Version I. A J.C. Duffy cartoon published in the New Yorker on 4/19/10:
(#1) The strip takes two cartoon memes, Desert Island (with a tiny single-castaway island) and Grim Reaper (with Death at the prow of a sleek modern boat); and packages them together as a memic title, the name of a formulaic joke routine: Good News / Bad News
Version II. A Rhymes With Orange cartoon in my 6/27/19 posting “The Desert Island Reaper”:
(#2) With two castaways, one can tell the other the good news, that there’s a boat, and leave unspoken the bad news, that the boat is being rowed by Death
From the posting:
As an extra, the boat that the Grim Reaper is steering towards the little island looks a lot like a gondola, so evoking Death in Venice and Charon the boatman of death, and possibly more indirectly, a Viking funeral boat with an animal-head prow.

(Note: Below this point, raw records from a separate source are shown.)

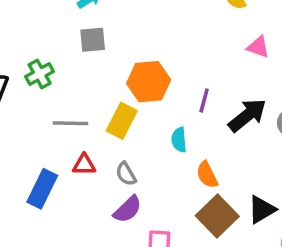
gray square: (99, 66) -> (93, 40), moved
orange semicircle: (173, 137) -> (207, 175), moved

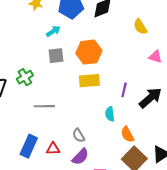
orange hexagon: (149, 82) -> (89, 52), moved
yellow rectangle: (122, 121) -> (89, 81), moved, turned 60
red triangle: (84, 165) -> (53, 149), moved

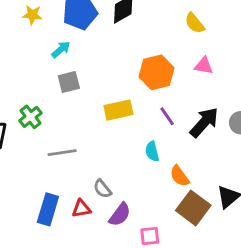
yellow semicircle: (140, 27) -> (195, 23), moved
orange hexagon: (89, 52) -> (156, 72), moved
purple line: (124, 90) -> (167, 116), turned -40
gray semicircle: (79, 135) -> (102, 189), moved

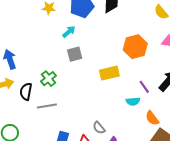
purple line: (167, 116) -> (144, 87), moved
cyan semicircle: (152, 151) -> (133, 101), turned -80
gray line: (62, 153) -> (47, 106), moved

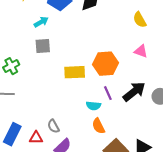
orange hexagon: (135, 47) -> (106, 64), moved
orange semicircle: (152, 118) -> (98, 126), moved

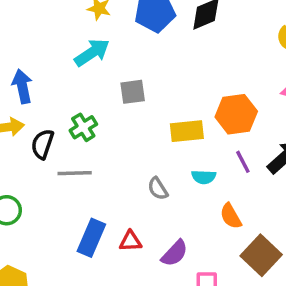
cyan arrow: (41, 22) -> (92, 53), moved, size x1.5
cyan semicircle: (93, 106) -> (204, 177), moved
gray semicircle: (53, 126) -> (158, 189), moved

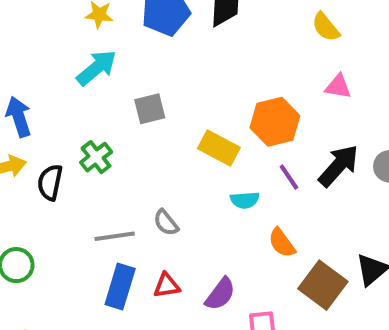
yellow rectangle: (187, 131) -> (219, 148), turned 40
gray line: (75, 173) -> (115, 236), moved
gray semicircle: (158, 189) -> (166, 223), moved

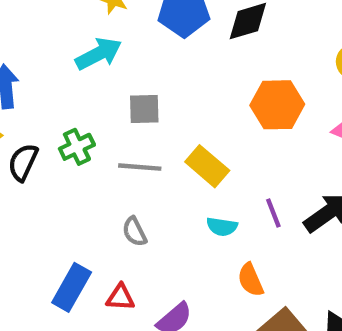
orange hexagon: (275, 122) -> (277, 105), moved
gray line: (115, 236) -> (140, 167), moved

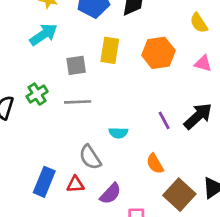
yellow rectangle: (207, 166) -> (110, 50), moved, turned 65
cyan semicircle: (222, 227) -> (118, 133), moved
gray semicircle: (134, 232) -> (90, 157), moved, size x1.4

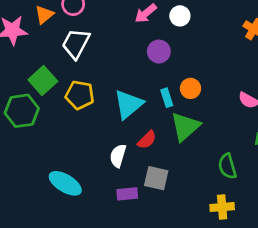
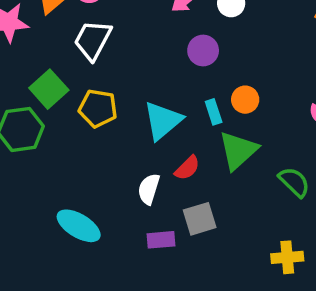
green semicircle: (227, 166) -> (294, 182), moved, turned 150
gray square: (156, 178) -> (200, 219), turned -30

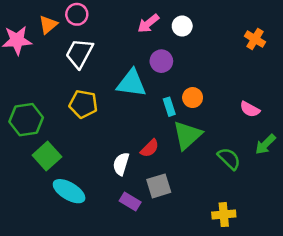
green square: (49, 89) -> (47, 156), moved
cyan triangle: (163, 121) -> (131, 83), moved, turned 48
purple rectangle: (161, 240) -> (130, 202), turned 36

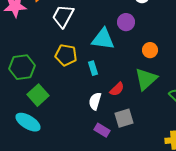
cyan rectangle: (169, 107) -> (93, 68), moved
cyan ellipse: (69, 191) -> (28, 122), moved

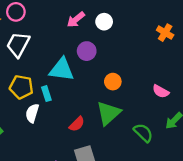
cyan rectangle: (93, 68) -> (46, 94), moved
white semicircle: (95, 101) -> (32, 113), moved

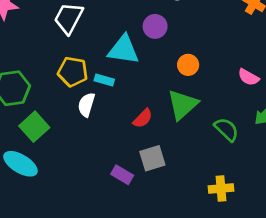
cyan rectangle: (46, 94) -> (104, 80), turned -56

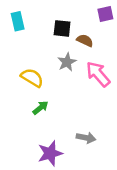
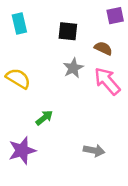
brown semicircle: (85, 40) -> (103, 48), moved
yellow semicircle: (32, 78) -> (18, 78), moved
purple star: (50, 153) -> (22, 150), moved

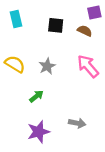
brown semicircle: (103, 48) -> (85, 31), moved
gray star: (73, 68) -> (47, 66), moved
purple star: (22, 150) -> (39, 132), moved

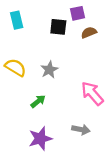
purple square: (94, 13) -> (78, 13), moved
brown semicircle: (85, 31) -> (89, 33), turned -48
pink arrow: (88, 66) -> (92, 93), moved

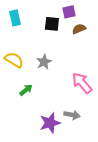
green arrow: (38, 101) -> (26, 90), moved
purple star: (40, 139) -> (50, 123), moved

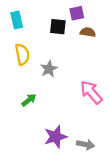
brown semicircle: (79, 29) -> (88, 32), turned 32
yellow semicircle: (14, 60) -> (22, 54), moved, turned 48
gray arrow: (72, 115) -> (86, 144), moved

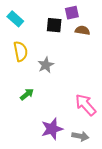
cyan rectangle: (17, 20) -> (15, 19), turned -35
pink arrow: (91, 92) -> (86, 105), moved

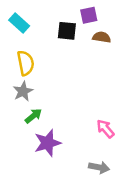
gray star: (46, 65) -> (23, 91), moved
pink arrow: (86, 105) -> (106, 129), size x0.7
purple star: (52, 129) -> (48, 143), moved

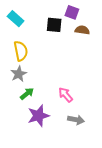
purple square: (89, 15) -> (72, 12), turned 32
pink arrow: (106, 129) -> (66, 95), moved
gray arrow: (99, 167) -> (76, 120), moved

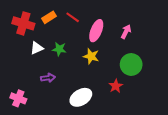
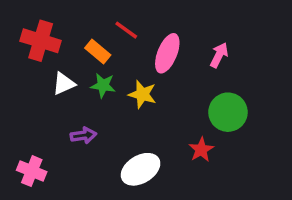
orange rectangle: (49, 17) -> (98, 52), moved, turned 72
yellow star: (91, 56) -> (142, 94), moved

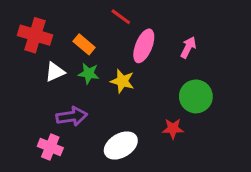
red line: (126, 30) -> (121, 17), moved
purple arrow: (83, 135) -> (72, 116), size x1.4
red star: (201, 150) -> (173, 129), turned 30
pink cross: (32, 171) -> (50, 147), moved

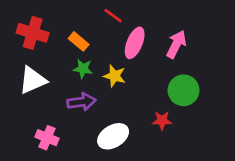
pink arrow: (188, 47) -> (176, 44), size x1.4
white triangle: (55, 72) -> (33, 80), moved, size x1.5
purple arrow: (72, 116) -> (81, 102), moved

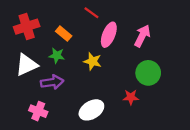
red cross: (33, 33) -> (27, 27), turned -35
green star: (83, 69) -> (57, 56), moved
purple arrow: (81, 102) -> (52, 82), moved

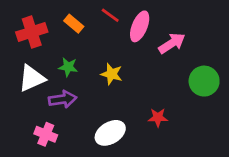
orange rectangle: (64, 34) -> (74, 24), moved
pink ellipse: (109, 35) -> (140, 26), moved
pink arrow: (142, 36) -> (172, 43), turned 30
green circle: (148, 73) -> (204, 81), moved

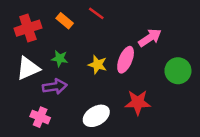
pink ellipse: (140, 26) -> (126, 60), moved
red star: (158, 117) -> (138, 102), size x1.5

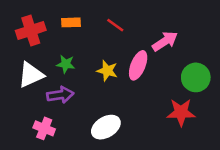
red line: (96, 13) -> (115, 25), moved
orange rectangle: (65, 21) -> (71, 22), turned -42
red star: (138, 102) -> (181, 112), moved

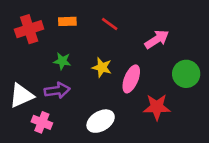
pink ellipse: (138, 65) -> (131, 79), moved
white triangle: (31, 75) -> (21, 96), moved
red star: (181, 112) -> (157, 107), moved

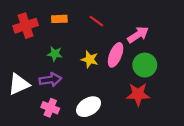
green circle: (186, 74) -> (145, 65), moved
pink ellipse: (131, 79) -> (116, 55), moved
pink cross: (42, 122) -> (50, 108), moved

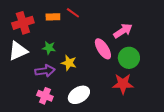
red line: (96, 21) -> (73, 13), moved
pink ellipse: (116, 55) -> (103, 49), turned -55
yellow star: (90, 59) -> (69, 63), moved
white triangle: (19, 84) -> (18, 51), moved

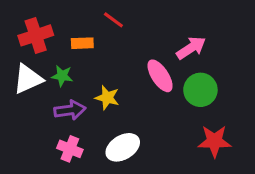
orange rectangle: (53, 17) -> (82, 43), moved
green star: (49, 48) -> (62, 76), moved
red star: (123, 84) -> (214, 141), moved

Duffy got there first with the memic triple, but Piccolo & Price’s version is richer, I think.
GN/BN. An extended series of postings on this blog, beginning with “GN/BN” on 7/7/19: a discussion of the joke routine, in the comics and elsewhere — the short-form version, with a single good news / bad news pair. But then on 7/22/19, in “Oh that’s good”, the long-form version, with multiple linked pairings, as performed by Archie Campbell and Roy Clark on stage and in tv shows: X1, oh that’s good — no that’s bad, because X2 — but that’s good, because X3 — no that’s bad, because X4, etc.
Later postings expanded on these two, with (among other things) additional occurrences of the long-form joke routine. And then, in e-mail from Larry Horn (a significant contributor to the earlier discussion) on 5/1, an enjoyable musical version of the Campbell & Clark routine: “Good Luck John”, vocal and guitar by Joe Crookston in the Folk Alley Sessions (tiny url here, full YouTube url here).